[TASK DESCRIPTION] Pull out every line below that contains the string "Each", and reproduce those lines verbatim in their original order.

>> BEGIN STORED RECORDS

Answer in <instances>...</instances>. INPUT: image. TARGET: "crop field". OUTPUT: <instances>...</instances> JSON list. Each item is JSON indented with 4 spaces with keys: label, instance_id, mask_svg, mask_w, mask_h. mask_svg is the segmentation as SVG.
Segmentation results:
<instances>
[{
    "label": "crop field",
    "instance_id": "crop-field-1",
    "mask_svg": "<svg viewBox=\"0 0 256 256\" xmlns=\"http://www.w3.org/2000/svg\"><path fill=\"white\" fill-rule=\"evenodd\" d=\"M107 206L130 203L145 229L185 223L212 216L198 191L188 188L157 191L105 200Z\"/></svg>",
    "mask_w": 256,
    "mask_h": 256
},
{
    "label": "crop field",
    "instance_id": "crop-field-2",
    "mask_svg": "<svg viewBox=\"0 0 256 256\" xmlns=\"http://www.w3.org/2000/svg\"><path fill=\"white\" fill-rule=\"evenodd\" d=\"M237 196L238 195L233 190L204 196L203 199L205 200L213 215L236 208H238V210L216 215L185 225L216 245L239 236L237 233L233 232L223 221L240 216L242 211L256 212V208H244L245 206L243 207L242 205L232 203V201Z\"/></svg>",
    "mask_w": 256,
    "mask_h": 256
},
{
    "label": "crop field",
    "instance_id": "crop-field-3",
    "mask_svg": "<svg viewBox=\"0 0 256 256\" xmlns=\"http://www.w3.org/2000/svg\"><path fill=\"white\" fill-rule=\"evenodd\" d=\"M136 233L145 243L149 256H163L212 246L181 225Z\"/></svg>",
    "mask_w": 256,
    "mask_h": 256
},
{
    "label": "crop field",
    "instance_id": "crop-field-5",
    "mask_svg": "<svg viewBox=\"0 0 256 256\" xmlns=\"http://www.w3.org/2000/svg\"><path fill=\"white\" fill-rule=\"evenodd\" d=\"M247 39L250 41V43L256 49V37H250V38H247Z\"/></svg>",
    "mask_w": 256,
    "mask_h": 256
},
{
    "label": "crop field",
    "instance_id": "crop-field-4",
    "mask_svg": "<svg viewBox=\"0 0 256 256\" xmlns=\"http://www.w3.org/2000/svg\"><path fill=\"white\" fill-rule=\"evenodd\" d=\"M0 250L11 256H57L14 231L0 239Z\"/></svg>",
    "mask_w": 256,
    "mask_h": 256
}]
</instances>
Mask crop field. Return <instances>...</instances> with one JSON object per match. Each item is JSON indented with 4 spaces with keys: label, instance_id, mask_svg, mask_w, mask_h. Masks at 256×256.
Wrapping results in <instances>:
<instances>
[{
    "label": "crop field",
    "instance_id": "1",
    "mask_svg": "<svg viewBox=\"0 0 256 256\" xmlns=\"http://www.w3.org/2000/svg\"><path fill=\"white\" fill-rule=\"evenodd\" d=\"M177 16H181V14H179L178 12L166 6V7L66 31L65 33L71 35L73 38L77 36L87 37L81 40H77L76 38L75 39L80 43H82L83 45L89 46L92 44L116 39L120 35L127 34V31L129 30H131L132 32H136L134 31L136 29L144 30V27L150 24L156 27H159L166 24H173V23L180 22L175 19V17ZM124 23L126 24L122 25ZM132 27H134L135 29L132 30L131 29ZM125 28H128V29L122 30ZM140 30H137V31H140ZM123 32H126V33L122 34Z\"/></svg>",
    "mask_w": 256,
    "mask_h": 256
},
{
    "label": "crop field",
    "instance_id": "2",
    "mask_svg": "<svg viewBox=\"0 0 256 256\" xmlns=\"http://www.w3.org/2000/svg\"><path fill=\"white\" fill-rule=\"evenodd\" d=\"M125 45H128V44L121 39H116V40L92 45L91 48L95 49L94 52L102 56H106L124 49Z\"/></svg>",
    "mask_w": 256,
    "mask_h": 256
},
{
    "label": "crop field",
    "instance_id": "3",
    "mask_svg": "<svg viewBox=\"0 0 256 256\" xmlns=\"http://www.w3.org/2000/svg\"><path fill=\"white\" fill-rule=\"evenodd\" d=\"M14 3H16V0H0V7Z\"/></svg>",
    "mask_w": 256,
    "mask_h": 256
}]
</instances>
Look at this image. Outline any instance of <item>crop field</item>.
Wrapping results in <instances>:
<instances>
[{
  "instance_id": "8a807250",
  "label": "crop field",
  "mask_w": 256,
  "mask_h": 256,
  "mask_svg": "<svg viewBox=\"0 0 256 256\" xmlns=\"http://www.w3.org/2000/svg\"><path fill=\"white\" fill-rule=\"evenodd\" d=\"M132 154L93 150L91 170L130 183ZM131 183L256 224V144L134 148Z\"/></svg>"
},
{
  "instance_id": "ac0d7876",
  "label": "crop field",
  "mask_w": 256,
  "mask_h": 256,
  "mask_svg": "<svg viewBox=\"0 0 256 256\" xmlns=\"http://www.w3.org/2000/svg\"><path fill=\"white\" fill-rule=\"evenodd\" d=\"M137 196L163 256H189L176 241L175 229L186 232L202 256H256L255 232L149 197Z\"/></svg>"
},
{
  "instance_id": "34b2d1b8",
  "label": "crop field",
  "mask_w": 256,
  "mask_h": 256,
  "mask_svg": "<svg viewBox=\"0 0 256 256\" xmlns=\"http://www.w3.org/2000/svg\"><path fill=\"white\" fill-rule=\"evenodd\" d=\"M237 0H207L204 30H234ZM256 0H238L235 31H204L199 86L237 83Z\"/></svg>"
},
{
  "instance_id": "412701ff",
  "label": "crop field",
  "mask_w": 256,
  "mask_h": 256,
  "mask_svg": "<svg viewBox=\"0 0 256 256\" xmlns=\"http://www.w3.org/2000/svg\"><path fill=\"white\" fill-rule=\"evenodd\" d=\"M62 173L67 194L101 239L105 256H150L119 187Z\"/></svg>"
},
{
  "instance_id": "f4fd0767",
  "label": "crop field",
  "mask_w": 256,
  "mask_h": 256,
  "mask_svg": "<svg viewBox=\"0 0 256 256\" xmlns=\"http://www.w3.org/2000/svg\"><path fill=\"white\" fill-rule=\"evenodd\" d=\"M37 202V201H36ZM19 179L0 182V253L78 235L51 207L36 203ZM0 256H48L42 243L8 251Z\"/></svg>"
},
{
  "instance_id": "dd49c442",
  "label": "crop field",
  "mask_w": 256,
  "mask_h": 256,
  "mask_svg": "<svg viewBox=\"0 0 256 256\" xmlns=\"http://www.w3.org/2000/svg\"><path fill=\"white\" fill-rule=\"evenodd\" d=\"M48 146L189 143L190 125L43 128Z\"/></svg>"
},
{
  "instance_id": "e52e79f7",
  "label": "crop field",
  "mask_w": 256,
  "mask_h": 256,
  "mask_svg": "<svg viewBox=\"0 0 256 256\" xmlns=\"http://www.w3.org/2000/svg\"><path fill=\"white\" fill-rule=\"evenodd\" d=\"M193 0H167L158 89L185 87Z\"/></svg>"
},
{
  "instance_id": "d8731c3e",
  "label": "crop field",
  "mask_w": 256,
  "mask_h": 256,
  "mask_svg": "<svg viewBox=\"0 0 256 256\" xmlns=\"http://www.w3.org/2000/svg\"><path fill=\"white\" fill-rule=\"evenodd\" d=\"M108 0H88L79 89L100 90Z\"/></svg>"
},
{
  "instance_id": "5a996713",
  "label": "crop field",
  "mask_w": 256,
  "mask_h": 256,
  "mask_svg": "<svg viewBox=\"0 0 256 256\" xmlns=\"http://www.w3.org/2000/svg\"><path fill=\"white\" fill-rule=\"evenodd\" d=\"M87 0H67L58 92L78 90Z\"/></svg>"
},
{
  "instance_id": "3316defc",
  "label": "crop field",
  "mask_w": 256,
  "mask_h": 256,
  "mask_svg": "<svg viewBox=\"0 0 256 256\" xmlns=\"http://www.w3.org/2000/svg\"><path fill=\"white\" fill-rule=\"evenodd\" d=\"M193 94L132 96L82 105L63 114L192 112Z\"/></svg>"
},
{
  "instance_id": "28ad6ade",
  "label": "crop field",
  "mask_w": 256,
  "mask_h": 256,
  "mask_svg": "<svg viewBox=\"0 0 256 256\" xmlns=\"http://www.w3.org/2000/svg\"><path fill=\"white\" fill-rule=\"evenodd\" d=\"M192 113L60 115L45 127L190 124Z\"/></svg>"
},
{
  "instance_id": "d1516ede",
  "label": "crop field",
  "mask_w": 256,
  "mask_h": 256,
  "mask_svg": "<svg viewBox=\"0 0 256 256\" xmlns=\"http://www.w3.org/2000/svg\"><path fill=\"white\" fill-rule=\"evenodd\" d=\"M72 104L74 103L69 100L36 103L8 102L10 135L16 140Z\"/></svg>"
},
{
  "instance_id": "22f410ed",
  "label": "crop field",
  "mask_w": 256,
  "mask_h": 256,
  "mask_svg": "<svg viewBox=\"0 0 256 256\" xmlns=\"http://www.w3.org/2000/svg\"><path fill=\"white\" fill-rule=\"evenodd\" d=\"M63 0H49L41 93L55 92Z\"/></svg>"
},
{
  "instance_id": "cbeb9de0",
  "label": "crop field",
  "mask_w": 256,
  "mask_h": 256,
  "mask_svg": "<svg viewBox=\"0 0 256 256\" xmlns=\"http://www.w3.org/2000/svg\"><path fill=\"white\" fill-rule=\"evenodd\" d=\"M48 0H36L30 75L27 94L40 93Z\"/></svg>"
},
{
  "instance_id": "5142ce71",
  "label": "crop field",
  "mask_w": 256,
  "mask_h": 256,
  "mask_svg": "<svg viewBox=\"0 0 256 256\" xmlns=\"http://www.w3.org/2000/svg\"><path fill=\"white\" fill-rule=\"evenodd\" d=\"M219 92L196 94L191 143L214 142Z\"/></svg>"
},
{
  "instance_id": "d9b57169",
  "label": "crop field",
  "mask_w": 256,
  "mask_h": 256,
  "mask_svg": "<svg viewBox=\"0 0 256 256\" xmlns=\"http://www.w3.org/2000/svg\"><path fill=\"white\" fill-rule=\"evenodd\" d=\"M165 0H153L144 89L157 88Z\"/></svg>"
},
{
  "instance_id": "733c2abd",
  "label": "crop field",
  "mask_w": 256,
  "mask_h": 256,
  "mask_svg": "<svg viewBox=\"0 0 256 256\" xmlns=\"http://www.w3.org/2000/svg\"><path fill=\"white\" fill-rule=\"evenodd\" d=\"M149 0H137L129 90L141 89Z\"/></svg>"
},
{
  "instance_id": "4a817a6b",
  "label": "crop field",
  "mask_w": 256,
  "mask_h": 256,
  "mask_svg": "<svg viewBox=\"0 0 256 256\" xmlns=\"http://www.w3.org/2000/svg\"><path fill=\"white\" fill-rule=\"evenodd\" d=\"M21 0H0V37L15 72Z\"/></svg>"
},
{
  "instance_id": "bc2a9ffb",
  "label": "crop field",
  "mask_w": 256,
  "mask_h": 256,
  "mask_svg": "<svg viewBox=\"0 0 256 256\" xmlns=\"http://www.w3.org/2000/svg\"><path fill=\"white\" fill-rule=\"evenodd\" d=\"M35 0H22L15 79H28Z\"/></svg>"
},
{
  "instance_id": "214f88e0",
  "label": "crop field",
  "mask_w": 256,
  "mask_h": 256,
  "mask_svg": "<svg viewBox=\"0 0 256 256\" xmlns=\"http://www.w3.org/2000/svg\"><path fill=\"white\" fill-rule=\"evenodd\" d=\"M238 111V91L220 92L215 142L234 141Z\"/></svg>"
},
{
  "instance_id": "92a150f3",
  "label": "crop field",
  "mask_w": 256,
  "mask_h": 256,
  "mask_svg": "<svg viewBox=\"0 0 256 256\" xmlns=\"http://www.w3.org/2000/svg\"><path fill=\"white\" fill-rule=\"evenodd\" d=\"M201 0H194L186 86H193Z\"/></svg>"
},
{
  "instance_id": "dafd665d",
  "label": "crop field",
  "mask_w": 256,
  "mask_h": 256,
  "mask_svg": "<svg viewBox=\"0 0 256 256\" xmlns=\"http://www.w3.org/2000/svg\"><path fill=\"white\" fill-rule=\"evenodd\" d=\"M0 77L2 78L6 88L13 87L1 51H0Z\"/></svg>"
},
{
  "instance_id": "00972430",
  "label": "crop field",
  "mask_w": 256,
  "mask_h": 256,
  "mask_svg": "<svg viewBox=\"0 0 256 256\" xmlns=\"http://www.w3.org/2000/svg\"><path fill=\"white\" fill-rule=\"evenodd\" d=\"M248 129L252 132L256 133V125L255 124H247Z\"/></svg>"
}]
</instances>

>> END STORED RECORDS

[RESPONSE FOR THIS EXERCISE]
Answer in <instances>...</instances>. INPUT: image. TARGET: "crop field". OUTPUT: <instances>...</instances> JSON list. Each item is JSON indented with 4 spaces with keys: label, instance_id, mask_svg, mask_w, mask_h. mask_svg is the segmentation as SVG.
Mask crop field. Return <instances>...</instances> with one JSON object per match. Each item is JSON indented with 4 spaces with keys: label, instance_id, mask_svg, mask_w, mask_h. Masks at 256×256.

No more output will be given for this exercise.